«Se prohibió la representación de todas las comedias y entremeses (...). Se cerraron y suprimieron las mesas de juego, salas de baile y salones de música, que eran cada vez más numerosos, y que comenzaban a corromper las costumbres del pueblo. Y los bufones, payasos, funciones de títeres, volatineros y atracciones similares que embrujaban a la pobre gente común, hubieron de cerrar sus ferias al no prosperar sus negocios». Daniel Dafoe: Diario del año de la peste.

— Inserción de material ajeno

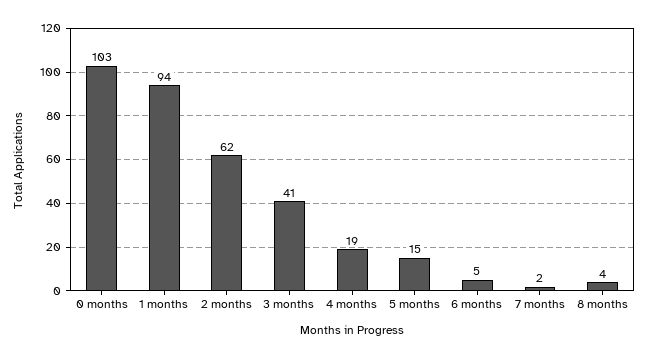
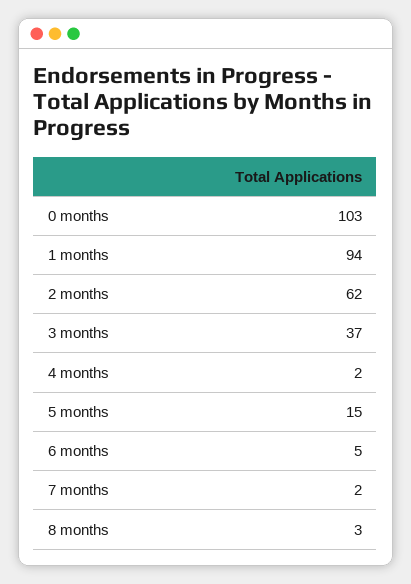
  {
    "0 months": 103,
    "1 months": 94,
    "2 months": 62,
-   "3 months": 41,
+   "3 months": 37,
-   "4 months": 19,
+   "4 months": 2,
    "5 months": 15,
    "6 months": 5,
    "7 months": 2,
-   "8 months": 4
+   "8 months": 3
  }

Aunque parezca una crónica de la covid-19, salvo por el tipo de atracciones y ferias de otra época, el fragmento citado arriba es de una obra literaria de 1722, que da cuenta de los estragos ocasionados por una epidemia en Londres entre los años 1664 y 1665. Con su ficción, Dafoe recreó acontecimientos que transcurrieron cuando él todavía era un niño; sin embargo, nos muestra vívidamente cómo el horror al contagio de la enfermedad trastornó la vida de una ciudad que entonces contaba con unos 100 mil habitantes.
Albert Camus publicó La peste en 1947, obra que ofrece al inicio curiosamente un epígrafe de Daniel Dafoe: «Tan razonable como representar una prisión de cierto género por otra diferente es representar algo que existe realmente por algo que no existe».

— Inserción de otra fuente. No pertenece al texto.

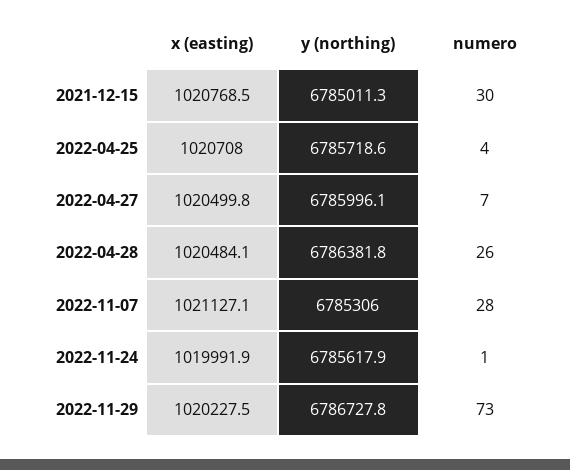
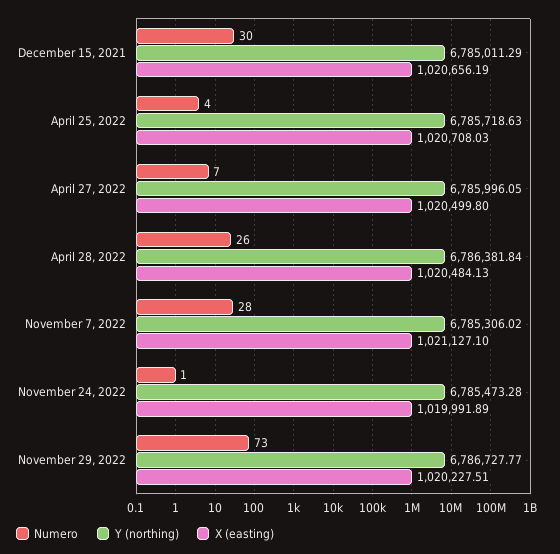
  {
    "x (easting)": {
-     "2021-12-15": 1020768.5,
+     "2021-12-15": 1020656.19,
      "2022-04-25": 1020708.03,
      "2022-04-27": 1020499.8,
      "2022-04-28": 1020484.13,
      "2022-11-07": 1021127.1,
      "2022-11-24": 1019991.89,
      "2022-11-29": 1020227.51
    },
    "y (northing)": {
      "2021-12-15": 6785011.29,
      "2022-04-25": 6785718.63,
      "2022-04-27": 6785996.05,
      "2022-04-28": 6786381.84,
      "2022-11-07": 6785306.02,
-     "2022-11-24": 6785617.9,
+     "2022-11-24": 6785473.28,
      "2022-11-29": 6786727.77
    },
    "numero": {
      "2021-12-15": 30,
      "2022-04-25": 4,
      "2022-04-27": 7,
      "2022-04-28": 26,
      "2022-11-07": 28,
      "2022-11-24": 1,
      "2022-11-29": 73
    }
  }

La peste narra a modo de crónica «los curiosos acontecimientos» que se produjeron supuestamente por esos años en la ciudad de Orán, una prefectura francesa en la costa argelina, cuya población fue diezmada por una epidemia de peste bubónica. Al comienzo del relato, el narrador se presenta como un cronista que pretende señalar los primeros síntomas de una serie de acontecimientos graves, y advierte: «Estos hechos parecerán a muchos naturales y a otros, por el contrario, inverosímiles». Imprescindible ficción de corte existencialista, permite, entre otras opciones, una lectura en clave filosófica. La peste representa el absurdo de la vida, ya que el hombre no tiene control sobre los acontecimientos ni control sobre nada. Así, al final de la obra, cuando la epidemia ha sido conjurada y la gente festeja con gritos de alegría su liberación (en efecto, una lectura política deja entrever una crítica a la restricción de las libertades: por su seguridad, las autoridades limitan el movimiento de los habitantes e infieren injusticias y violencias a los apestados), leemos que el doctor Rieux tenía presente que esta alegría está siempre amenazada: «Pues él sabía que esta muchedumbre dichosa ignoraba lo que se puede leer en los libros, que el bacilo de la peste no muere ni desaparece jamás, que puede permanecer durante decenios dormido en los muebles, en la ropa, que espera pacientemente en las alcobas, en las bodegas, en las maletas, en los pañuelos y los papeles, y que puede llegar un día en que la peste, para desgracia y enseñanza de los hombres, despierte a sus ratas y las mande a morir en una ciudad dichosa».
Para Camus, la ausencia de sentido conlleva la necesidad imperiosa de reconocer el valor intrínseco de la vida, y no atribuírselo a causas superiores, divinas o ideológicas. Por ello, con su ficción se ensalzan valores como la solidaridad frente la indiferencia o la libertad individual frente al autoritarismo que le confieren sentido a nuestra existencia, atenúan el sufrimiento de las personas y muestran «algo que se aprende en medio de las plagas: que hay en los hombres más cosas dignas de admiración que de desprecio».
En tiempos de incertidumbre, leer un libro de ficción como La peste puede ser tan útil como leer cualquier texto de carácter científico para acercarnos a la realidad. Pues, como sentencia Dafoe, citado por Camus, es muy razonable representar algo que existe realmente por algo que no existe. En lo inverosímil, como decía José Carlos Mariátegui, hay más verdad, más humanidad que en lo verosímil; la ficción, más que descubrirnos lo maravilloso, parece destinada a revelarnos lo real.